Format the item lines below as a JSON list of strings, one string per line with blank lines omitted, from the first line through the line with "genus: Lantana", both included.

## begin Given information

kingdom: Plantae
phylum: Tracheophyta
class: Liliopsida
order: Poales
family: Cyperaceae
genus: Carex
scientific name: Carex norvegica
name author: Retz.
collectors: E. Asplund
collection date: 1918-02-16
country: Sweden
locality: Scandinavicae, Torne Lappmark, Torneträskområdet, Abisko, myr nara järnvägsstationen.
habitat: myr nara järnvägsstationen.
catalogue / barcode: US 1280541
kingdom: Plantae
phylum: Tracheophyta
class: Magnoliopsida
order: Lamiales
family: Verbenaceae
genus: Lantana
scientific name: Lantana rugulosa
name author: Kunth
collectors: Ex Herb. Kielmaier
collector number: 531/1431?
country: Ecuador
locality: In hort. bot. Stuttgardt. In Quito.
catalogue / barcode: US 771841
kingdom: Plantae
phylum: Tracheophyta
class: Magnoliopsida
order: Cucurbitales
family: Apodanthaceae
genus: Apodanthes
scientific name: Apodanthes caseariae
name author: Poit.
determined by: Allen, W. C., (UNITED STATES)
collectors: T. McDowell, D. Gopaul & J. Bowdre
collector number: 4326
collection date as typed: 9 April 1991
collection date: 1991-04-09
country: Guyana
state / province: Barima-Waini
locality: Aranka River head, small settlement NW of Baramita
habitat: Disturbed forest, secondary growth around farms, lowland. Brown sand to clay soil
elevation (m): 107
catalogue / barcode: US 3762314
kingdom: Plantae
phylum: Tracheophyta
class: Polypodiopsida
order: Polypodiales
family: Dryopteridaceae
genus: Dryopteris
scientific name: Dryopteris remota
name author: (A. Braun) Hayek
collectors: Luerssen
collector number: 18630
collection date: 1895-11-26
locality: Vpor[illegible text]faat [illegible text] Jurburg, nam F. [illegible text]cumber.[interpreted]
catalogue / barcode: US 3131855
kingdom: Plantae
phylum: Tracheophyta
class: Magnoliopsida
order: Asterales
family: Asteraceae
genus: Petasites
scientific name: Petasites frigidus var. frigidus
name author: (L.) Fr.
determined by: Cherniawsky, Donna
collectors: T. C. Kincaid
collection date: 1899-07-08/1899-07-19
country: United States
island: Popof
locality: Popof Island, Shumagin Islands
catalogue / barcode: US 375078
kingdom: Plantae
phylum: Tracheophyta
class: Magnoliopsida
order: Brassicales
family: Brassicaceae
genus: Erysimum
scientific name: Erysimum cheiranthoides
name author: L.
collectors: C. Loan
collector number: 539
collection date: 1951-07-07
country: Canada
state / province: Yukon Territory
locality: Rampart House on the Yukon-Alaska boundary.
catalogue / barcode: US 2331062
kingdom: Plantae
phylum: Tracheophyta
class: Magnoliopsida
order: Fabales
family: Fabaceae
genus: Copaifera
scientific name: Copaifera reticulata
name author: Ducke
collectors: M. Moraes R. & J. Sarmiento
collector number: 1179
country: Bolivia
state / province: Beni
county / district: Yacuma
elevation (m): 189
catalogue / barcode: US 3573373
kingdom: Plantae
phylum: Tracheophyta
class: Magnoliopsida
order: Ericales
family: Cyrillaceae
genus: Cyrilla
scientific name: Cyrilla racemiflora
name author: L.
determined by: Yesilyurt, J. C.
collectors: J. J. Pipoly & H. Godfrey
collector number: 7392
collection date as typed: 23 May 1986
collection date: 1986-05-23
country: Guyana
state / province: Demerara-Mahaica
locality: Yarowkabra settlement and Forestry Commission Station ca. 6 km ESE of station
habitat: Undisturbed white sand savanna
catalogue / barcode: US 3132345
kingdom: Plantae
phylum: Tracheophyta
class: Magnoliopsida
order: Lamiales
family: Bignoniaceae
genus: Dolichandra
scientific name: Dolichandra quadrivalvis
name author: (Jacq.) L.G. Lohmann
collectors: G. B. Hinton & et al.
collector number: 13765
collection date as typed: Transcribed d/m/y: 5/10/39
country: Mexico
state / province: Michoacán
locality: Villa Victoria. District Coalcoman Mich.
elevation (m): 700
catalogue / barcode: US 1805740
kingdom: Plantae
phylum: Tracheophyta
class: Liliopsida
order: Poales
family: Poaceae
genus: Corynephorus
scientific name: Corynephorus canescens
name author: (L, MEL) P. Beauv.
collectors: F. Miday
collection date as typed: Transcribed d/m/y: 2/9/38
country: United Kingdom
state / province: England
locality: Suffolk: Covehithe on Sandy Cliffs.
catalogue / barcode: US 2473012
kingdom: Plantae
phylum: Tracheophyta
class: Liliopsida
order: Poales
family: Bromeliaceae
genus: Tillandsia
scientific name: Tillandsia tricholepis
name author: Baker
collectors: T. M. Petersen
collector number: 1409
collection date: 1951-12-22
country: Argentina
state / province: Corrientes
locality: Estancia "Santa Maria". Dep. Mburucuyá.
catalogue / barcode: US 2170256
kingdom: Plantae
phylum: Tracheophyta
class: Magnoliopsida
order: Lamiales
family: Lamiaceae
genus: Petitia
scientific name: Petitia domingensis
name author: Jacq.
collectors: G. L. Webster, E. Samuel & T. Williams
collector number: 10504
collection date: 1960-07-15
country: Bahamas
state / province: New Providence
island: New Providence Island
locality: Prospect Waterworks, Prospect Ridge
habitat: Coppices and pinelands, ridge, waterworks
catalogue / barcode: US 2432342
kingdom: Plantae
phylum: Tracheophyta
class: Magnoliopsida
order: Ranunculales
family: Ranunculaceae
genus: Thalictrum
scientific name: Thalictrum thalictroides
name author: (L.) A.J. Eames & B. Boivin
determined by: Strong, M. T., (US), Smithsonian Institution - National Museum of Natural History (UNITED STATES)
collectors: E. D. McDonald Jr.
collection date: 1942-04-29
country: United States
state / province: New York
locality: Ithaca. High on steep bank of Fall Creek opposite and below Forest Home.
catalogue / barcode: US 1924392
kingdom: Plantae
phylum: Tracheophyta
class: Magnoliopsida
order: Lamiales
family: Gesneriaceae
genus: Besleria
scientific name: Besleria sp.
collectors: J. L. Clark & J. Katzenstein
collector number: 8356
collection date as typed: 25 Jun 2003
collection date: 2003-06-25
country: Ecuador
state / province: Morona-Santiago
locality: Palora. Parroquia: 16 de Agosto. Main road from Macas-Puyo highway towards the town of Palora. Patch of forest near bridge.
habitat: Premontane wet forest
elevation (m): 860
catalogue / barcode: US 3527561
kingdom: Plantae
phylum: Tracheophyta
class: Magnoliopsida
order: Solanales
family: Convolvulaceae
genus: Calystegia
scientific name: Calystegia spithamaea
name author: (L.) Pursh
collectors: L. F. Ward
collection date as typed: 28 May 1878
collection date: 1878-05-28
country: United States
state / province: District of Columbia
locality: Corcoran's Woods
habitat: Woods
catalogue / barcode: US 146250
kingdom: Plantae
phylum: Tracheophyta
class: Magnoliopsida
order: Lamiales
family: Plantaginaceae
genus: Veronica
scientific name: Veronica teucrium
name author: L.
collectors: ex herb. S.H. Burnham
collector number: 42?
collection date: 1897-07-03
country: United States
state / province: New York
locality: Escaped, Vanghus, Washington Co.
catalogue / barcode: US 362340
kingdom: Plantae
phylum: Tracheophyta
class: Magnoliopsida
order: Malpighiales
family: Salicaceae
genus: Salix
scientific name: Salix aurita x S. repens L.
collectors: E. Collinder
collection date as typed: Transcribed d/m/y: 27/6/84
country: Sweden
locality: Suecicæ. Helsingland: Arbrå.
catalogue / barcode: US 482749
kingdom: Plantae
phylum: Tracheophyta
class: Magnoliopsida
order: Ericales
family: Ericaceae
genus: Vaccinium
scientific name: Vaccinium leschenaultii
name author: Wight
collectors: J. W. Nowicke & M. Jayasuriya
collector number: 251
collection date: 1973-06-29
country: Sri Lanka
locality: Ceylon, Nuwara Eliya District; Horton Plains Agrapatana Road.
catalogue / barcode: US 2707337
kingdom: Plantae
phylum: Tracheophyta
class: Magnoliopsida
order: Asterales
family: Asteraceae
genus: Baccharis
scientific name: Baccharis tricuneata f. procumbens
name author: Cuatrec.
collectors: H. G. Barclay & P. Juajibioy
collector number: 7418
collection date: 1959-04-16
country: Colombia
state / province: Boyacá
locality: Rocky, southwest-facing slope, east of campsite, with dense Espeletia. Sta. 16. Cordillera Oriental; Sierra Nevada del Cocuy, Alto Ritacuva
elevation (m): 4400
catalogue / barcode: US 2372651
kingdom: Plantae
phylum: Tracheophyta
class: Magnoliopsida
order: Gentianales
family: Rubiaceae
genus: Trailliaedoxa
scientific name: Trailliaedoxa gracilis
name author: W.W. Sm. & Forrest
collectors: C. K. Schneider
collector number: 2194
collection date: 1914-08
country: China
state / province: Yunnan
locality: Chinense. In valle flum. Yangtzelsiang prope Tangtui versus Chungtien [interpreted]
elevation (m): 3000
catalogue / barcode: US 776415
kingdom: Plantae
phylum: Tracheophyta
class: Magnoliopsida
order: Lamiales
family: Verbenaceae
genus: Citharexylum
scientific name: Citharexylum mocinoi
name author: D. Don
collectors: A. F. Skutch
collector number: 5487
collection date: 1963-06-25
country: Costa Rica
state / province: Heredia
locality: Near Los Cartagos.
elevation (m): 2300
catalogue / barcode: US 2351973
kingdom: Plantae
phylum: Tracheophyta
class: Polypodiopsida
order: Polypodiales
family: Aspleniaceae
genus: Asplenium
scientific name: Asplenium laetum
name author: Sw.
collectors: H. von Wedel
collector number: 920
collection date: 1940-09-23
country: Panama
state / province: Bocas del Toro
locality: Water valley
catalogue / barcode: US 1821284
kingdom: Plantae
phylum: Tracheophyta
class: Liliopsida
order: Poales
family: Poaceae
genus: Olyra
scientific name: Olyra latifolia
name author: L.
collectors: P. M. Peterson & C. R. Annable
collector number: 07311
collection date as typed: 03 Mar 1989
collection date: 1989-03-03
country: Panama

## end Given information

• **Solution to this exercise**
[
  "kingdom: Plantae",
  "phylum: Tracheophyta",
  "class: Liliopsida",
  "order: Poales",
  "family: Cyperaceae",
  "genus: Carex",
  "scientific name: Carex norvegica",
  "name author: Retz.",
  "collectors: E. Asplund",
  "collection date: 1918-02-16",
  "country: Sweden",
  "locality: Scandinavicae, Torne Lappmark, Torneträskområdet, Abisko, myr nara järnvägsstationen.",
  "habitat: myr nara järnvägsstationen.",
  "catalogue / barcode: US 1280541",
  "kingdom: Plantae",
  "phylum: Tracheophyta",
  "class: Magnoliopsida",
  "order: Lamiales",
  "family: Verbenaceae",
  "genus: Lantana"
]